No. What she wanted was to go back before all this started and have her family alive and safe. To see Urian and Ari teasing her while she played with their children. To feel her father’s arms wrapped around her while her mother sang to them. To eat barbecue-drenched ice cream with Simi.…

Sraosha narrowed those eerie green eyes on her. “The balance hasn’t been broken. It’s been shattered. Think you that animal cares that he has destroyed everything good in this world? That he has left us with nothing? Left you with no one?”

Adidiron had lifted her chin until she met his gaze. “If the balance is to be tipped, is it not better for good to reign than the Malachai?”

He was right and she knew it.

Tears had flowed down her cheeks. “Send me back and I will end this. Whatever it takes!”

“Kody!”

Blinking, she left her past and found herself back in New Orleans with Savitar shaking her. She shrugged off his hold and stepped away from him so that she could think.

“Are you back?”

She nodded. “Sorry. I’m just a little overwhelmed.”

“Understandable. It’s not every day you get to watch a herd of demons drag off your boyfriend.”

Her sanity snapping in half, she started laughing hysterically.

Savitar took a big step back. “Do I need to get you a doctor? Ambulance … straightjacket?”

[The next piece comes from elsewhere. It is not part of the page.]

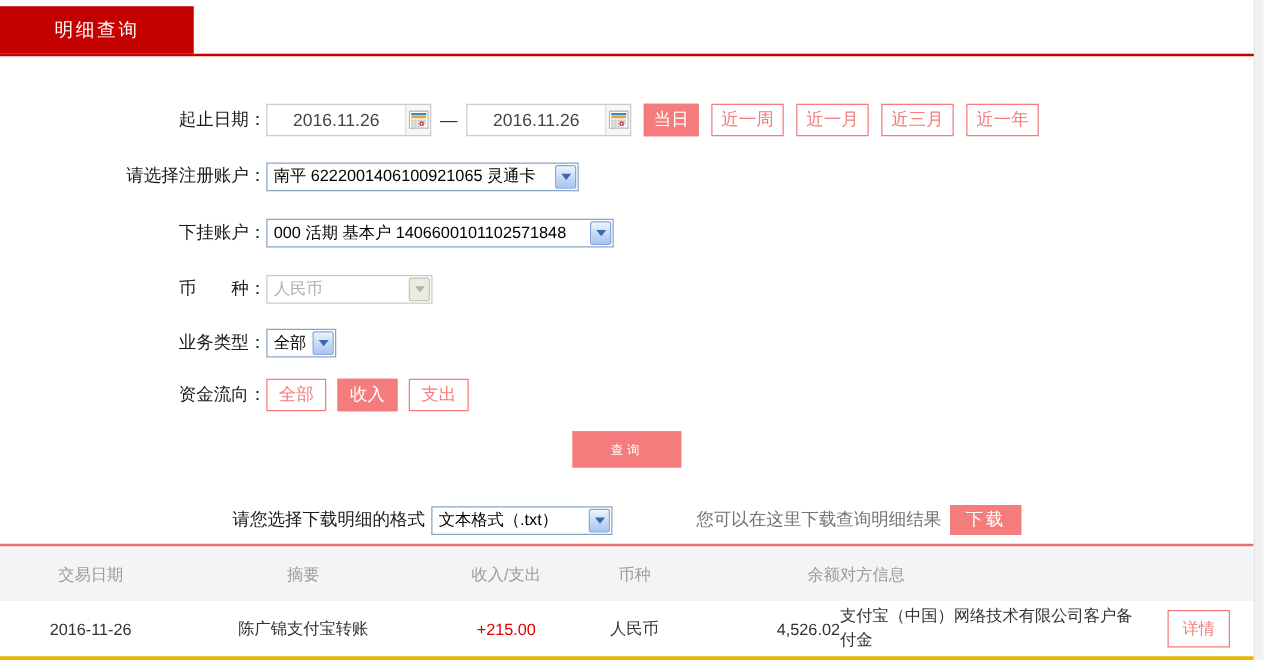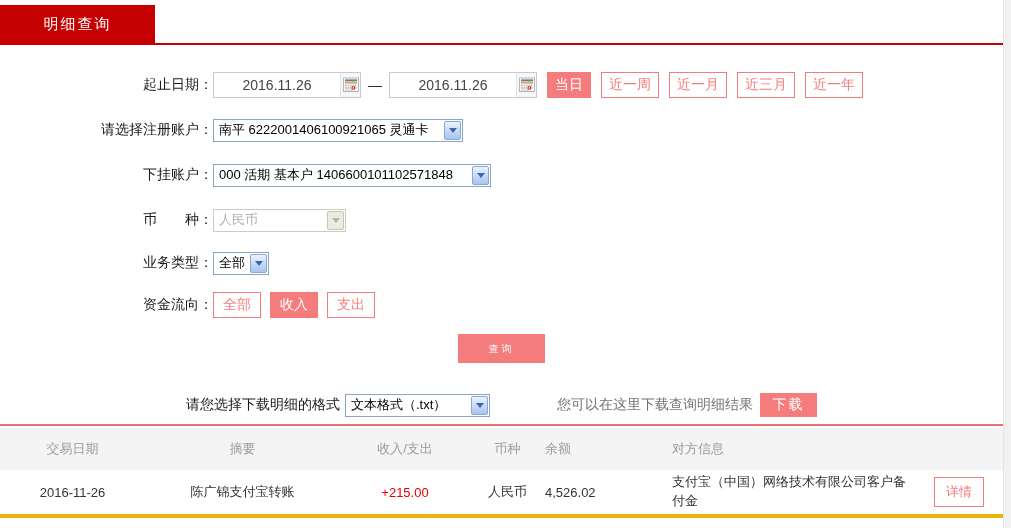"起止日期：" .form { padding-top: 27px -> 38px }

Covering her face with her hands, she brought herself under control. “No. It’s just … not the first time I’ve watched demons drag off my boyfriend … or my family.” She closed her eyes and tried to get a handle on the situation and her slipping sanity. “And the saddest thing is I don’t know what scares me most. The fact that they will most likely kill him and end the world before we can find him, or the fact that we have to walk back into that building and tell Cherise we let demons take her baby.”

“Yeah. I’m going to leave that to you. I’ve already been on the losing end of a mother’s anger. Not real anxious to repeat the experience.”

Her stomach in knots from terror, Kody headed up the walkway to face Cherise. But that wasn’t really her fear. Her nightmare was that she’d fail again. Fail the world, her family …

And the man she’d been instructed to kill who owned her heart.